(ECNS) -- A study published Wednesday showed that an artificial intelligence tool has helped scientists discover over 160,000 new species of RNA virus and 180 supergroups.
The study, conducted by an international researcher team and published in Cell, is the largest virus species discovery paper ever published.
According to the paper, current metagenomic tools could fail to identify highly divergent RNA viruses.
The researchers built a deep learning algorithm, LucaProt, to discover highly divergent RNA-dependent RNA polymerase (RdRP) sequences in 10,487 metatranscriptomes generated from diverse global ecosystems.
Using this approach, the team identified 161,979 potential RNA virus species and 180 RNA virus supergroups, including many previously poorly studied groups, as well as RNA virus genomes of up to 47,250 nucleotides and genomically complex information.
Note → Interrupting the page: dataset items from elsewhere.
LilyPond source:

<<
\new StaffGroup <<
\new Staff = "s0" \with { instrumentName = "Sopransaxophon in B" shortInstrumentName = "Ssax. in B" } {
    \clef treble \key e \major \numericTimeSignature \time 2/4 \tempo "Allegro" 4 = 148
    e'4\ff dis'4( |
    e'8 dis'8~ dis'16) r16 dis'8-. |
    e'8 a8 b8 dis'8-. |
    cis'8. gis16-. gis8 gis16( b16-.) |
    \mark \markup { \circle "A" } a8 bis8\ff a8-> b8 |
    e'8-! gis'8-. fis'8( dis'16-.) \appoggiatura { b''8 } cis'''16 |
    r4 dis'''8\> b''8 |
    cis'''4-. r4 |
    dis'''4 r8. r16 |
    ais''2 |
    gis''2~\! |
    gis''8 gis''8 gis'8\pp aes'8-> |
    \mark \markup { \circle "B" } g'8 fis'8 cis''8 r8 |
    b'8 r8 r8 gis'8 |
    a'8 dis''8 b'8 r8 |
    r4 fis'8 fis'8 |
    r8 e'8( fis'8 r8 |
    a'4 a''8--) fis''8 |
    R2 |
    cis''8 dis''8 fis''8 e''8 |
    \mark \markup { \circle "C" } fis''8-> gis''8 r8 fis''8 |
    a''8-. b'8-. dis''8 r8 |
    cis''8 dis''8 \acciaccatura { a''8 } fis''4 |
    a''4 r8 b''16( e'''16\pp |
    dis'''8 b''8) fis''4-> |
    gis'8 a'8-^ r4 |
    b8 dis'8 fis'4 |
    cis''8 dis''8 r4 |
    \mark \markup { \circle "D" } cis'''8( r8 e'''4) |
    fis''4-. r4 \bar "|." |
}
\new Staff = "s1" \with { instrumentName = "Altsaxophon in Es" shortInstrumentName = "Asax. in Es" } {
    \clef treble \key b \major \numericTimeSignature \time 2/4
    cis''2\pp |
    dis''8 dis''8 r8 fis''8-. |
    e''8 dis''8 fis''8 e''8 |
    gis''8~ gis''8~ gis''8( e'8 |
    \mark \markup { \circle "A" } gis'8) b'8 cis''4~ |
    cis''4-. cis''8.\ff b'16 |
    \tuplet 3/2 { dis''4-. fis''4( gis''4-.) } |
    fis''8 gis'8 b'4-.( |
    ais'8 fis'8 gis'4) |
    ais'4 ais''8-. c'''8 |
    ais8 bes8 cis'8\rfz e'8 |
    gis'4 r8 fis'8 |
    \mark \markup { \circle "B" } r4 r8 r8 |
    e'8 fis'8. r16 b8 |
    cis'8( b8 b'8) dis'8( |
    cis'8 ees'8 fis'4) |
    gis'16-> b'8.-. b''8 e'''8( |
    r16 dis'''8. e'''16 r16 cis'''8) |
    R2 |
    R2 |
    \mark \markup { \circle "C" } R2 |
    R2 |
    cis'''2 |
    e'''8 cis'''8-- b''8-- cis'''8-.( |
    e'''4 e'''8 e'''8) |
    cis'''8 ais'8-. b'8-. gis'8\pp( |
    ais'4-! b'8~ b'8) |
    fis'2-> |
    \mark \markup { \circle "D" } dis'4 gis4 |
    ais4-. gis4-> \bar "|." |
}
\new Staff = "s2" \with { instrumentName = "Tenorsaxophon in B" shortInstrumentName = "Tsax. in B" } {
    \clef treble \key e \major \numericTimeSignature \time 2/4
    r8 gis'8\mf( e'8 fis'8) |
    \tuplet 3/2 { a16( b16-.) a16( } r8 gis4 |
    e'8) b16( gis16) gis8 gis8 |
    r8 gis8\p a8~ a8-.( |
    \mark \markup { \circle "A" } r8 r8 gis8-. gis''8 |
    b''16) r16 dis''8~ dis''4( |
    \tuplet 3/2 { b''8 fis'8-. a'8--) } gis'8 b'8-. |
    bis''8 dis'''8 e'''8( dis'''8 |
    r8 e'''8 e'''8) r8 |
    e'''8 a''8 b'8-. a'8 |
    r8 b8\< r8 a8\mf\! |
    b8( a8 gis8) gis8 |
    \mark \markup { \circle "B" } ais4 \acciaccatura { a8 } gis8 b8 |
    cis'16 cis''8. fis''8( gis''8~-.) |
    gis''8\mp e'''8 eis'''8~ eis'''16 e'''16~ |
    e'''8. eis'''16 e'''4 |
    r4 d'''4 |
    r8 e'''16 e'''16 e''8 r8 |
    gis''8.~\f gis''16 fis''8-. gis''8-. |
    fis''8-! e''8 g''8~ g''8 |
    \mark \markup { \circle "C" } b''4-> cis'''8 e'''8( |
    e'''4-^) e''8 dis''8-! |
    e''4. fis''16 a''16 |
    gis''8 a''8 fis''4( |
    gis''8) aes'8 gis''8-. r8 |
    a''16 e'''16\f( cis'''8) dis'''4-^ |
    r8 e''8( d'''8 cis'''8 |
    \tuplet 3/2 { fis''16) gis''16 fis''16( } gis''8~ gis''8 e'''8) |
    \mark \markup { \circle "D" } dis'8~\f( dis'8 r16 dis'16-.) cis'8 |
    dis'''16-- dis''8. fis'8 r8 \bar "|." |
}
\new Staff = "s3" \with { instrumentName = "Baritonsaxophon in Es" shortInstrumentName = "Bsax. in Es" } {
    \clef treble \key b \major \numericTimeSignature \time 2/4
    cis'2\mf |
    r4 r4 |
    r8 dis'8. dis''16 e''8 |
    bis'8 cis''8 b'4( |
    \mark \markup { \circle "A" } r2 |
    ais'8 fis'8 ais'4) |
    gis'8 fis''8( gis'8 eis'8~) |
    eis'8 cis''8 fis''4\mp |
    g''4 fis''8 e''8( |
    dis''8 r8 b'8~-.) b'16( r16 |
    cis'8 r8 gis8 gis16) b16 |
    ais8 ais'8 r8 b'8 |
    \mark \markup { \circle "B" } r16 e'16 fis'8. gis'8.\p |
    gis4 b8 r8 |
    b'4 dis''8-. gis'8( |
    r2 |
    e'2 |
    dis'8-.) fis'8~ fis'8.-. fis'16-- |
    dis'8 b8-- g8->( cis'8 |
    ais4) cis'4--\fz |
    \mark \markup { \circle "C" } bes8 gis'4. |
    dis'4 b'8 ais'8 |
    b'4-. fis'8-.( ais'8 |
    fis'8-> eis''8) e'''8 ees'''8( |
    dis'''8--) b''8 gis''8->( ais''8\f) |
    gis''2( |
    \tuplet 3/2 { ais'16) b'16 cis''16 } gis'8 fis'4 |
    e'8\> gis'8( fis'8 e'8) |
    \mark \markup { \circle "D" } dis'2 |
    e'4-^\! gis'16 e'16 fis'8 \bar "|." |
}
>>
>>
The use of AI has advanced virus discovery, highlighting the scale of the virosphere, and making the process remarkably faster than using traditional methods.
Professor Mang Shi from Sun Yat-sen University, the study’s institutional lead, said that more viruses that were previously neglected or unknown could be found by using algorithms, which is especially important for disease prevention and control and rapid identification of new pathogens.
“Especially in outbreaks, the speed and accuracy of AI can help scientists target potential pathogens more quickly,” said Shi.
According to the researchers, the diversity of viruses far exceeds human imagination, and the study just scratches the surface. There may be a massive restructuring of the virus classification system in the future, Shi added.